振り向いてくる幸子の顔目掛けて、洗濯液を振り撒いた。
「ゔっ」
洗濯液が顔にかかった幸子が一瞬怯む。
その隙に章護はかけだして、廊下に出た。
横目で玄関を確かめる。
(やはり鍵がかかってるな。深鈴の家の正面玄関は表も裏もカードキーだ。正面玄関からの突破は無理に等しい。)
章護は家の構造を振り返りながら階段を駆け上がった。
とりあえず深鈴の部屋に入って様子を見る。
幸子が階段を登る音がする。
「ガタガタゴトゴト」
(なんだこの音!?。)
章護は部屋から階段を覗く。
そこには物干し竿やタオルハンガーを重ねて階段を封じている幸子の姿があった。
(階段を封じられた!どう逃げれば...。!!)
閃いた章護はすぐに動き出した。
「さあもう逃げられないわよ。」
「ヒラヒラ」
幸子は不機嫌な顔をしながら、カギを見せつけた。
「カギはここよ。さっさと出てきなさい。

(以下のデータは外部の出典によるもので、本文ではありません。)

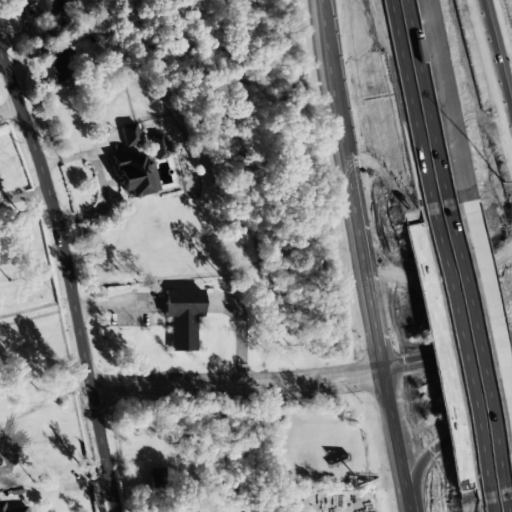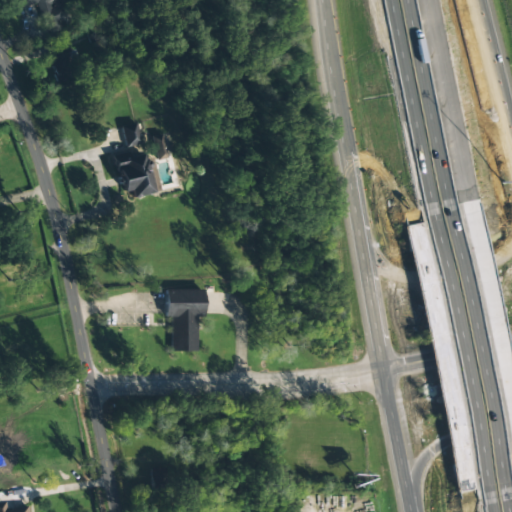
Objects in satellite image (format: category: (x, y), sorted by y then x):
building: (47, 11)
building: (59, 60)
road: (495, 69)
road: (429, 102)
road: (406, 105)
road: (10, 110)
building: (129, 135)
building: (157, 147)
building: (135, 174)
road: (350, 185)
road: (56, 216)
road: (431, 275)
building: (182, 317)
road: (477, 348)
road: (457, 354)
road: (446, 357)
road: (235, 383)
road: (395, 441)
road: (442, 441)
road: (103, 449)
building: (156, 477)
road: (507, 502)
road: (488, 505)
building: (11, 509)
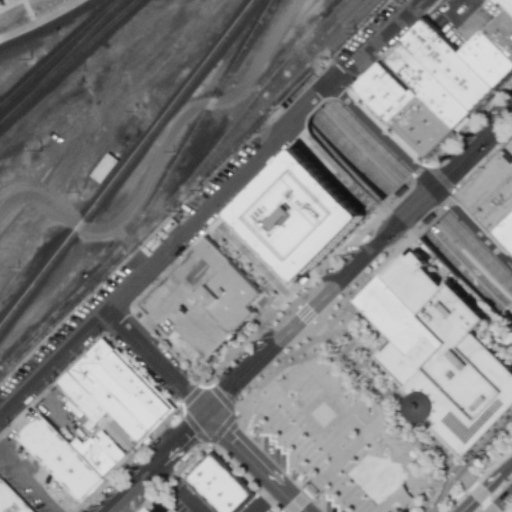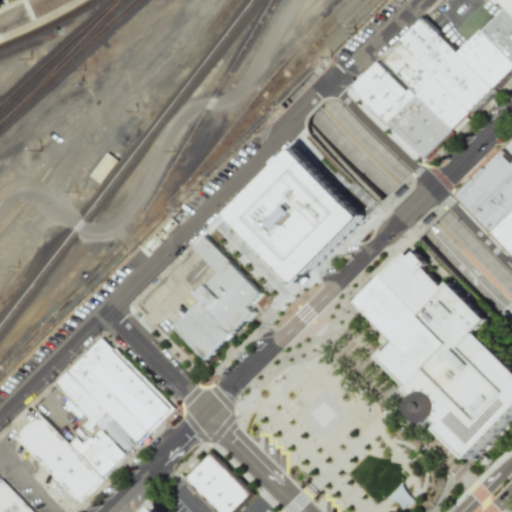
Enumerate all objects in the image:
road: (12, 6)
road: (29, 10)
railway: (49, 26)
railway: (319, 28)
railway: (5, 39)
railway: (28, 46)
railway: (59, 54)
railway: (68, 62)
railway: (298, 62)
railway: (62, 63)
building: (436, 81)
railway: (262, 92)
building: (384, 98)
railway: (4, 104)
building: (443, 108)
building: (420, 131)
road: (383, 134)
railway: (193, 135)
road: (366, 141)
road: (353, 155)
railway: (127, 164)
road: (72, 166)
road: (353, 171)
railway: (187, 184)
building: (494, 197)
building: (496, 198)
road: (208, 206)
building: (292, 206)
building: (299, 216)
road: (70, 220)
road: (471, 225)
road: (477, 252)
road: (250, 260)
road: (358, 261)
road: (470, 275)
road: (292, 303)
building: (217, 304)
building: (221, 304)
road: (303, 313)
road: (250, 332)
building: (443, 351)
building: (441, 355)
road: (155, 361)
traffic signals: (226, 392)
traffic signals: (186, 393)
road: (385, 395)
building: (97, 420)
building: (97, 420)
traffic signals: (183, 435)
traffic signals: (232, 441)
road: (340, 458)
road: (155, 462)
road: (253, 462)
road: (504, 467)
road: (29, 480)
building: (217, 486)
building: (220, 486)
road: (478, 493)
road: (479, 497)
building: (10, 500)
building: (11, 500)
road: (500, 500)
road: (206, 509)
building: (155, 510)
parking garage: (159, 510)
building: (159, 510)
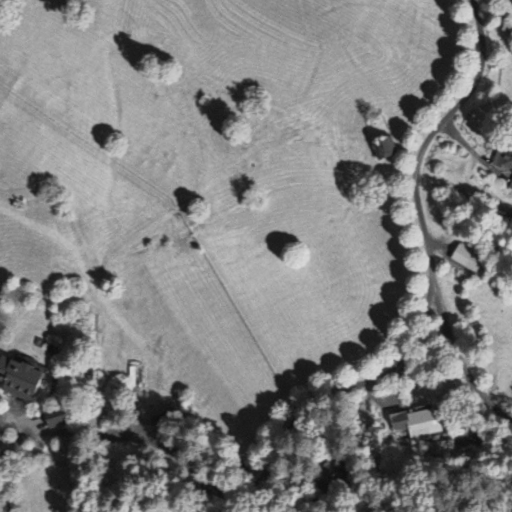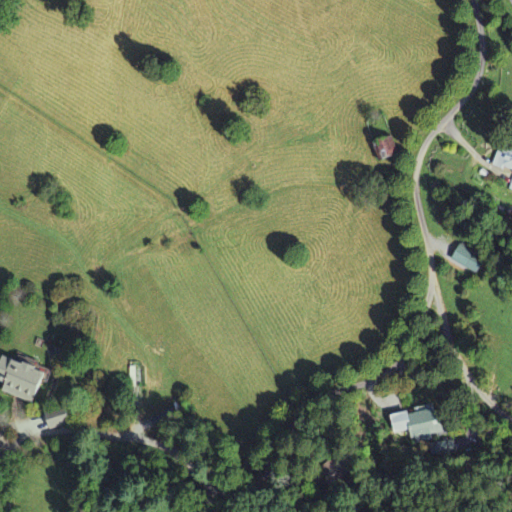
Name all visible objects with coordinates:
road: (429, 137)
building: (503, 166)
building: (462, 260)
road: (460, 362)
building: (26, 380)
building: (511, 395)
road: (313, 398)
building: (416, 427)
road: (492, 495)
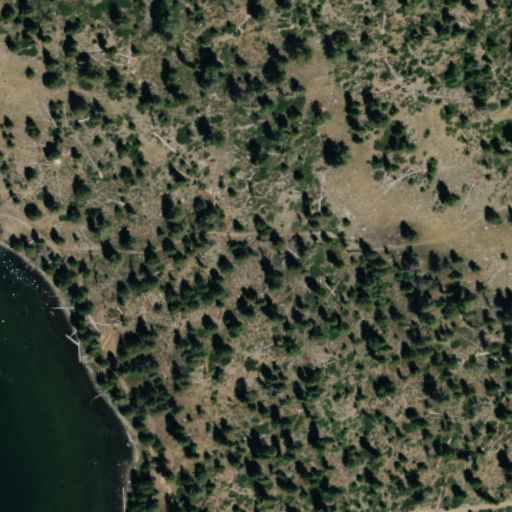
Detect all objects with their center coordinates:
road: (285, 242)
road: (143, 317)
road: (464, 506)
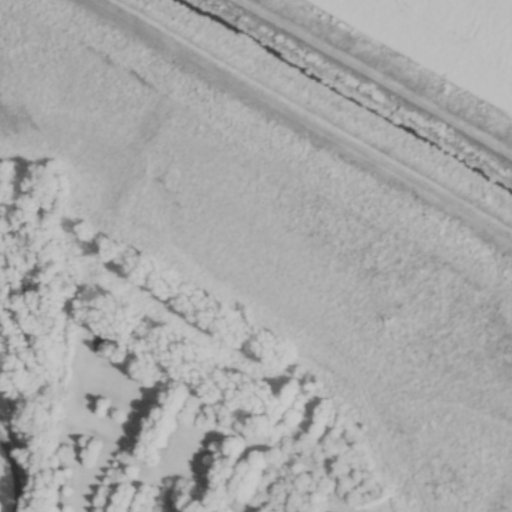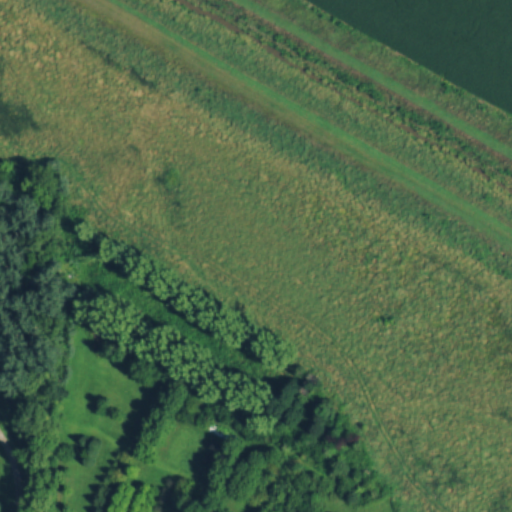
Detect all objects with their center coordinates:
road: (10, 476)
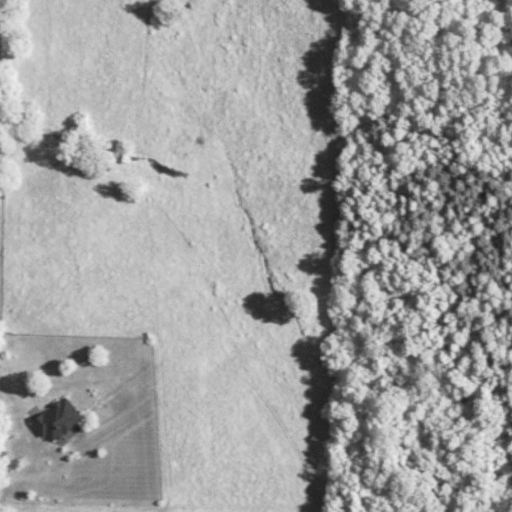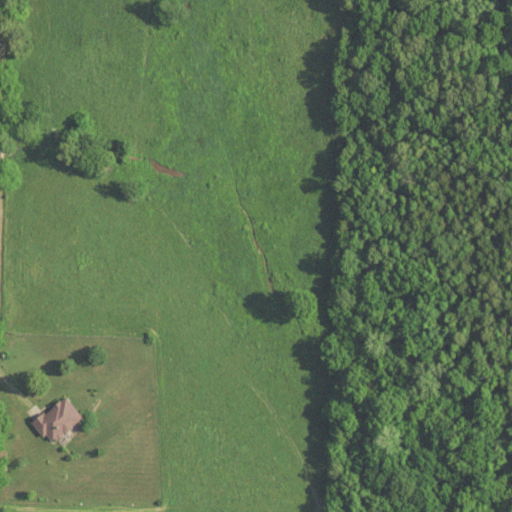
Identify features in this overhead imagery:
building: (56, 420)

」
そう言ってカードキーを見せびらかしながら深鈴の部屋に入り込んできた。
章護の心臓が波打つ。
「ここかしら」
そう言ってベットの下を覗く。
「コクン」
章護は息を呑む。
「ここかな?」
そう言ってクローゼットを全開にする。
「いないわねー」
そう言って、ゆっくり出口に向かう。
そこで半開きの扉を完全に閉めて扉の後ろを確認する。
「ここよねぇ!!!」
自信げな声が放たれる。
章護の心拍数が跳ね上がる。
だがそこに章護はいなかった。
章護は吹き抜けの端にぶら下がっていた。
「ど、どこよ」
幸子の戸惑った声が聞こえる。
「カードキーは此処よ。」
いつもの口癖を言いつつ幸子はカードキーを見せびらかした。
恐る恐る深鈴の部屋を幸子が後ずさる。
その瞬間章護は力を振り絞って手すりを素早くよじ登る。
急に章護が背後に現れて幸子は一瞬反応が遅れた。
「んなっ?!」
幸子の愕然とした声とほぼ同時にカードキーが章護の手に渡る。
章護はホッとして全身の力を抜いた。
その瞬間章護は吹き抜けから落ちる。
「馬鹿なの?そこから落ちたら怪我じゃ済まないわよ」
そう言って一階を見下ろす。
そこにはソファに寝転んでカードキーを見せびらかしながら微笑む章護の姿があった。
幸子は一階に降りようとするが、階段は自分で置いた物干し竿やタオルハンガーでいっぱいだった。
「なによ、これっ」
玄関の扉が閉まる音がした。
「こんなことするんじゃなかったわ」
幸子は膝をつきネイルを施された爪を見てそう吐き捨てた。
一読いただきありがとうございます。
毎日投稿を掲げていますが、次の話から難しくなりそうです。